Lux Research fait observer que, d'ici à 2030, l'électronique et les logiciels représenteront 50 % des coûts d'un véhicule, contre 30 % environ aujourd'hui, et ce alors que l'offre logicielle des véhicules autonomes sera revue à la hausse, passant de moins d'un milliard à 25 milliards de dollars.
Les voitures de luxe contemporaines sont d'ores et déjà des merveilles d'ingénierie logicielle et électronique, embarquant en moyenne plus de 100 millions de lignes de code et de six à huit systèmes d'exploitation.
De fait, un seul véhicule connecté génèrera davantage de recettes que dix modèles traditionnels.
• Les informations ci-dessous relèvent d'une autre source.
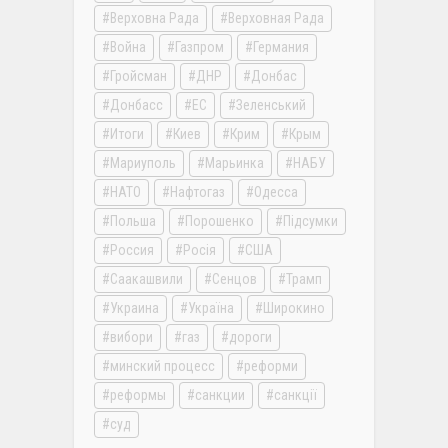
Верховна Рада
Верховная Рада
Война
Газпром
Германия
Гройсман
ДНР
Донбас
Донбасс
ЕС
Зеленський
Итоги
Киев
Крим
Крым
Мариуполь
Марьинка
НАБУ
НАТО
Нафтогаз
Одесса
Польша
Порошенко
Підсумки
Россия
Росія
США
Саакашвили
Сенцов
Трамп
Украина
Україна
Широкино
вибори
газ
дороги
минский процесс
реформи
реформы
санкции
санкції
суд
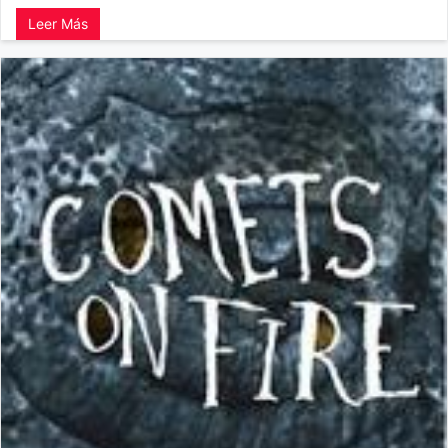
Leer Más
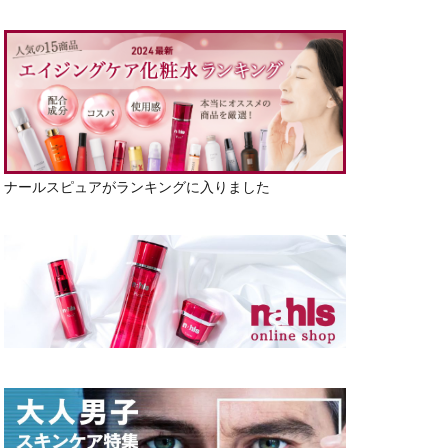
ナールスピュアがランキングに入りました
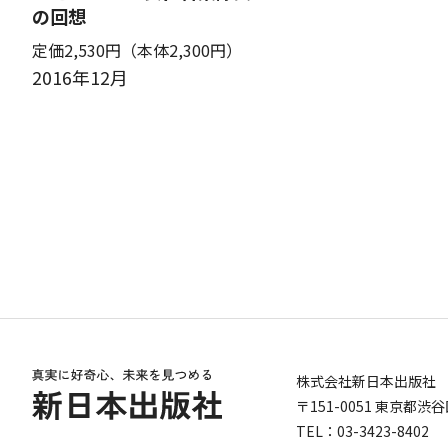
の回想
定価2,530円
（本体2,300円）
2016年12月
株式会社新日本出版社
〒151-0051 東京都渋谷
TEL：03-3423-8402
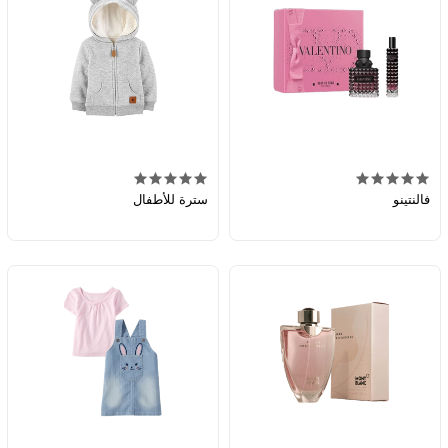
فالنتينو
سترة للأطفال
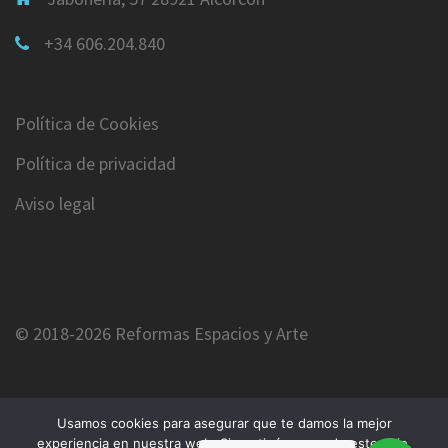
+34 606.204.840
Política de Cookies
Política de privacidad
Aviso legal
© 2018-2026 Reformas Espacios y Arte
Usamos cookies para asegurar que te damos la mejor
experiencia en nuestra web. Si continúas usando este sitio,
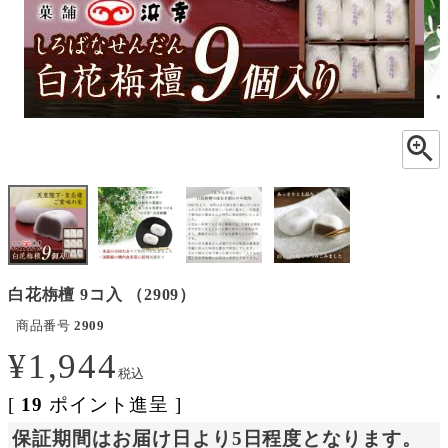
白花栴檀 9コ入 （2909）
商品番号
2909
¥
1,944
税込
[
19
ポイント進呈 ]
保証期間はお届け日より5日程度となります。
En outre, huit cadres sur dix dans le secteur automobile affirment que les données alimenteront leurs futurs modèles économiques et 83 % sont convaincus qu'ils gagneront de l'argent à partir de ces données.
Ces informations étant très convoitées - nombre de géants de la technologie fondant leurs modèles économiques sur la monétisation de celles-ci - il convient de noter que le transfert en toute sécurité et non l'exploitation des données pour en tirer profit sera certainement l'une des priorités des consommateurs et l'un des enjeux majeurs de notre société à l'avenir.
En dépit des formidables perspectives offertes, les véhicules connectés aggravent les risques liés à la cybersécurité et il convient d'affronter cette difficulté pour que les véhicules autonomes puissent réaliser pleinement leur potentiel.
De nouvelles surfaces d'attaque viennent sans cesse se greffer sur les véhicules au travers d'éléments divers tels que capteurs, directions, freins, accélérateurs automatisés, systèmes d'info-divertissement, applications mobiles et systèmes de verrouillage à distance. À l'instar de tout autre produit ou écosystème, à mesure que le nombre « d'objets » connectés augmente dans l'habitacle, il en va de même de la surface d'attaque et des risques de menaces.
Au cours de ces dernières années, la quasi-totalité des équipementiers ont été victimes de piratage, nous faisant comprendre que la sécurité ne peut s'envisager après coup, et est tout sauf une option. Elle doit être intégrée aux véhicules et à leurs composants à chaque stade du processus.
Concrètement, cela revient à sécuriser la chaîne logistique, à utiliser uniquement des composants fiables, à assurer un suivi sur le terrain et à réagir rapidement aux menaces.
Charles Eagan, Directeur des nouvelles technologies (CTO) - BlackBerry.